**Текст задания:** Преобразуйте в таблицу Markdown строки списка, начиная со строки с «Mengintegrasikan backlink berkualitas» и заканчивая строкой с «cara yang efektif», включая обе эти строки. В столбце «Номер» укажите порядковый номер строки, в столбце «Строка» приведите саму строку, пустые строки пропустите.

----------

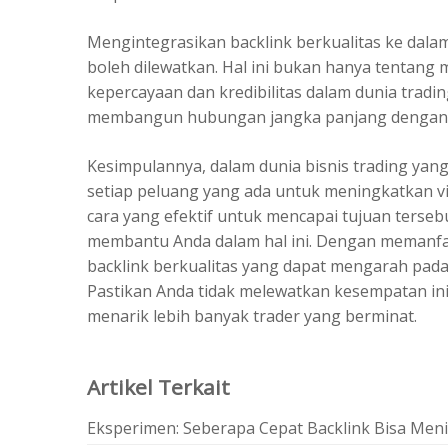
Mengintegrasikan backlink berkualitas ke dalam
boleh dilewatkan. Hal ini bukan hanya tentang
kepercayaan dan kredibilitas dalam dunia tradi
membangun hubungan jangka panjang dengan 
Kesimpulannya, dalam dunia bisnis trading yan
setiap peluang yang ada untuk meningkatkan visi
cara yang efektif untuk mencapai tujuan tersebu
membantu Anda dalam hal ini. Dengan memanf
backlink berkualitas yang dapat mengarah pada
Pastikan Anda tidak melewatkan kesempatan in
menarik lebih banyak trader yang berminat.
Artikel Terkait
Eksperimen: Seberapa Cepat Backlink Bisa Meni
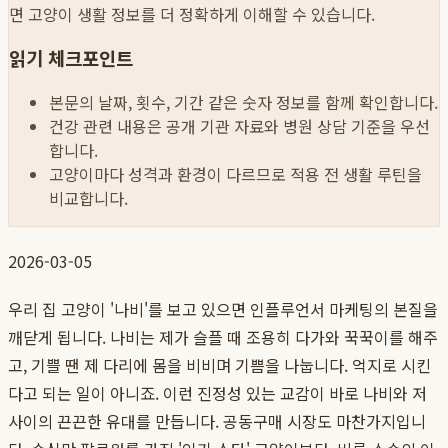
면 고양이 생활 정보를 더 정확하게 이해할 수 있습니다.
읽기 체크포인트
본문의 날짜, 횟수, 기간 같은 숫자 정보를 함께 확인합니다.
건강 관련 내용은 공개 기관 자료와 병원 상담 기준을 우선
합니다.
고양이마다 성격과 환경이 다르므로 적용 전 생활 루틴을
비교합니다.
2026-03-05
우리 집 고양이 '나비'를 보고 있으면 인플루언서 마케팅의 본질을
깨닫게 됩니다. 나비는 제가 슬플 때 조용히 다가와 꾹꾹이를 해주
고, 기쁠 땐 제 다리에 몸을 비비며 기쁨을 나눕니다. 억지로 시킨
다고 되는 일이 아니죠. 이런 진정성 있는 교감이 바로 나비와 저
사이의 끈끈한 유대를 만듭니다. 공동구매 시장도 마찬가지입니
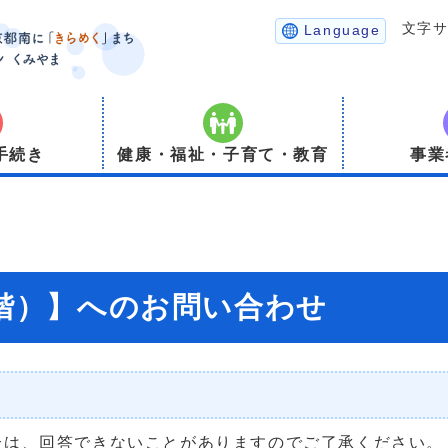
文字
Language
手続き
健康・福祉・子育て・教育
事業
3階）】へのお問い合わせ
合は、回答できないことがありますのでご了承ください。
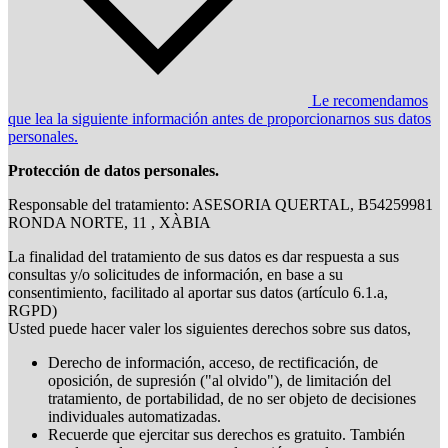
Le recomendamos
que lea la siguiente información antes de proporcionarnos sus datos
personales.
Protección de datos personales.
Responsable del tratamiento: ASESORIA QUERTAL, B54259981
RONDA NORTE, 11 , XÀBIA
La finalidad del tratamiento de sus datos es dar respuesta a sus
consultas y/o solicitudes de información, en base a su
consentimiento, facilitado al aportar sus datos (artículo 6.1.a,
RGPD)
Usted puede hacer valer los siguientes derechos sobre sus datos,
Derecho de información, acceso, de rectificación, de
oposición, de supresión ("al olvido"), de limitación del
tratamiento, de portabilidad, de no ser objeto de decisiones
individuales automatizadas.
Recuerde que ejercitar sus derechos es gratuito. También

----------

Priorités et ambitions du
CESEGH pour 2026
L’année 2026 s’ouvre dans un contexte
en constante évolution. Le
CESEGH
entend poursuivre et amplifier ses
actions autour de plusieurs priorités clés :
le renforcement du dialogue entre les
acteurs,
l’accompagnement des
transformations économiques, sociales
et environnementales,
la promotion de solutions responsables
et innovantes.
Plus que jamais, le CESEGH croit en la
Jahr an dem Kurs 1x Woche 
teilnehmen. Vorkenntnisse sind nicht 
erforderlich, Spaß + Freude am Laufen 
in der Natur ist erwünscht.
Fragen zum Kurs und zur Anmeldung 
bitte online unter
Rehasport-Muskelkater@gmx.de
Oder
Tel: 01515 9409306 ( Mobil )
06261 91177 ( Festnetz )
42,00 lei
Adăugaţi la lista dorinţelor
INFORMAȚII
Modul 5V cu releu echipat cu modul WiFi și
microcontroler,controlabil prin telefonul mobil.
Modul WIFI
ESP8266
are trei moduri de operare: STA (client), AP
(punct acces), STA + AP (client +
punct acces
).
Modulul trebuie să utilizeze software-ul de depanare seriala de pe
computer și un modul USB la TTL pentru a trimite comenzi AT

----------

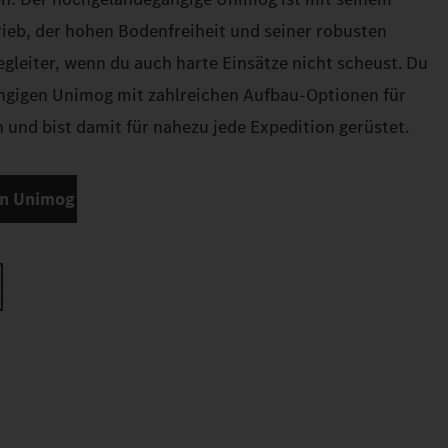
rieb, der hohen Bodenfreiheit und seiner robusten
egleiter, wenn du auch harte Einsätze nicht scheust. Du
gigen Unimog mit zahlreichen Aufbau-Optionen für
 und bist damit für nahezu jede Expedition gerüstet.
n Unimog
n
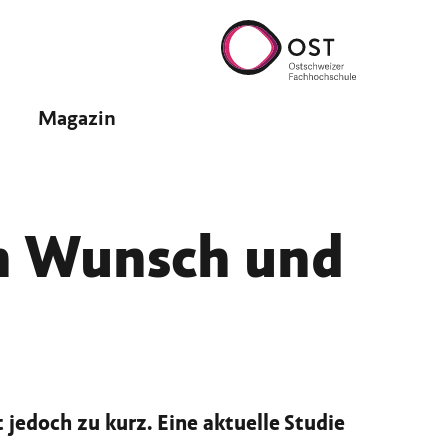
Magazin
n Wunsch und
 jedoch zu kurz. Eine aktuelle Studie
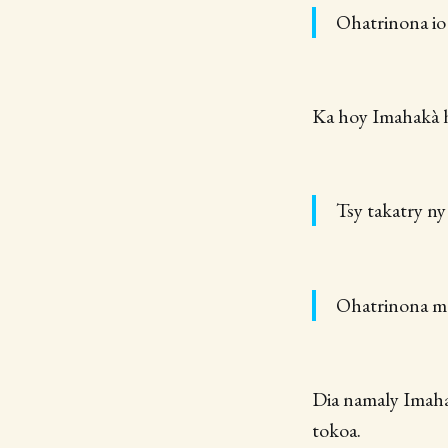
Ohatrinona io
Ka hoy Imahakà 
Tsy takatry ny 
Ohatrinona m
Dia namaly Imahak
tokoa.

----------

**Ответ на задание:**
| Номер | Строка |
|---|---|
| 1 | Mengintegrasikan backlink berkualitas ke dalam |
| 2 | boleh dilewatkan. Hal ini bukan hanya tentang |
| 3 | kepercayaan dan kredibilitas dalam dunia tradi |
| 4 | membangun hubungan jangka panjang dengan  |
| 5 | Kesimpulannya, dalam dunia bisnis trading yan |
| 6 | setiap peluang yang ada untuk meningkatkan visi |
| 7 | cara yang efektif untuk mencapai tujuan tersebu |